EXTRACTED DATA

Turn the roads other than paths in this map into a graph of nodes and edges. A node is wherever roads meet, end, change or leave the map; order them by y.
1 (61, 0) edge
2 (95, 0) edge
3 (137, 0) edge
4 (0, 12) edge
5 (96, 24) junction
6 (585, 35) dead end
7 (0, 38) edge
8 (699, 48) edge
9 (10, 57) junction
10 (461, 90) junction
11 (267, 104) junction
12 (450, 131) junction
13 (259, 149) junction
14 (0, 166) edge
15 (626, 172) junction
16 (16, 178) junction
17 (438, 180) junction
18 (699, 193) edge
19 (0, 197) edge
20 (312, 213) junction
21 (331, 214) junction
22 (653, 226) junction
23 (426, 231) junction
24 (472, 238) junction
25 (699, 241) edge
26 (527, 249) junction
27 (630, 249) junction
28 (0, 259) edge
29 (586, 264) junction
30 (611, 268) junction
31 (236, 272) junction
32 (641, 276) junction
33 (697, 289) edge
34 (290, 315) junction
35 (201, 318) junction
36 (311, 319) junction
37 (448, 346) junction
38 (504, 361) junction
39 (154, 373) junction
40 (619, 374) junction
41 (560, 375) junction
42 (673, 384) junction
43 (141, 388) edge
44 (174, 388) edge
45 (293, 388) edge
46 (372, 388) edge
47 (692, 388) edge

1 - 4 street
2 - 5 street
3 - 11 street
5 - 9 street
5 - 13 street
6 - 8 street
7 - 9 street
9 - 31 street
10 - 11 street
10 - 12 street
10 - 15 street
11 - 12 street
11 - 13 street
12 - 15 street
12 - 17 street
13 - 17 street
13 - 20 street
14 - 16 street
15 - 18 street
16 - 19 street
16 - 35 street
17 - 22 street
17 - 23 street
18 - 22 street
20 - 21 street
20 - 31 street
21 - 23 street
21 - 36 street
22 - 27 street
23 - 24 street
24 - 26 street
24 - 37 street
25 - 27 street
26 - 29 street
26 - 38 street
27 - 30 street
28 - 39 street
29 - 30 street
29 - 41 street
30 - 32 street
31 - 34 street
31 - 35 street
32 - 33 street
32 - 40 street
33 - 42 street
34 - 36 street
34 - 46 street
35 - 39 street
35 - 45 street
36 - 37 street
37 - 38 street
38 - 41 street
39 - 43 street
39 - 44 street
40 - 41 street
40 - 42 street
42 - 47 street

WHAT THE EXERCISE ASKS
After reading the entries, reproduce every one of them exactly.

ANSWER FOR THIS EXERCISE
Turn the roads other than paths in this map into a graph of nodes and edges. A node is wherever roads meet, end, change or leave the map; order them by y.
1 (61, 0) edge
2 (95, 0) edge
3 (137, 0) edge
4 (0, 12) edge
5 (96, 24) junction
6 (585, 35) dead end
7 (0, 38) edge
8 (699, 48) edge
9 (10, 57) junction
10 (461, 90) junction
11 (267, 104) junction
12 (450, 131) junction
13 (259, 149) junction
14 (0, 166) edge
15 (626, 172) junction
16 (16, 178) junction
17 (438, 180) junction
18 (699, 193) edge
19 (0, 197) edge
20 (312, 213) junction
21 (331, 214) junction
22 (653, 226) junction
23 (426, 231) junction
24 (472, 238) junction
25 (699, 241) edge
26 (527, 249) junction
27 (630, 249) junction
28 (0, 259) edge
29 (586, 264) junction
30 (611, 268) junction
31 (236, 272) junction
32 (641, 276) junction
33 (697, 289) edge
34 (290, 315) junction
35 (201, 318) junction
36 (311, 319) junction
37 (448, 346) junction
38 (504, 361) junction
39 (154, 373) junction
40 (619, 374) junction
41 (560, 375) junction
42 (673, 384) junction
43 (141, 388) edge
44 (174, 388) edge
45 (293, 388) edge
46 (372, 388) edge
47 (692, 388) edge

1 - 4 street
2 - 5 street
3 - 11 street
5 - 9 street
5 - 13 street
6 - 8 street
7 - 9 street
9 - 31 street
10 - 11 street
10 - 12 street
10 - 15 street
11 - 12 street
11 - 13 street
12 - 15 street
12 - 17 street
13 - 17 street
13 - 20 street
14 - 16 street
15 - 18 street
16 - 19 street
16 - 35 street
17 - 22 street
17 - 23 street
18 - 22 street
20 - 21 street
20 - 31 street
21 - 23 street
21 - 36 street
22 - 27 street
23 - 24 street
24 - 26 street
24 - 37 street
25 - 27 street
26 - 29 street
26 - 38 street
27 - 30 street
28 - 39 street
29 - 30 street
29 - 41 street
30 - 32 street
31 - 34 street
31 - 35 street
32 - 33 street
32 - 40 street
33 - 42 street
34 - 36 street
34 - 46 street
35 - 39 street
35 - 45 street
36 - 37 street
37 - 38 street
38 - 41 street
39 - 43 street
39 - 44 street
40 - 41 street
40 - 42 street
42 - 47 street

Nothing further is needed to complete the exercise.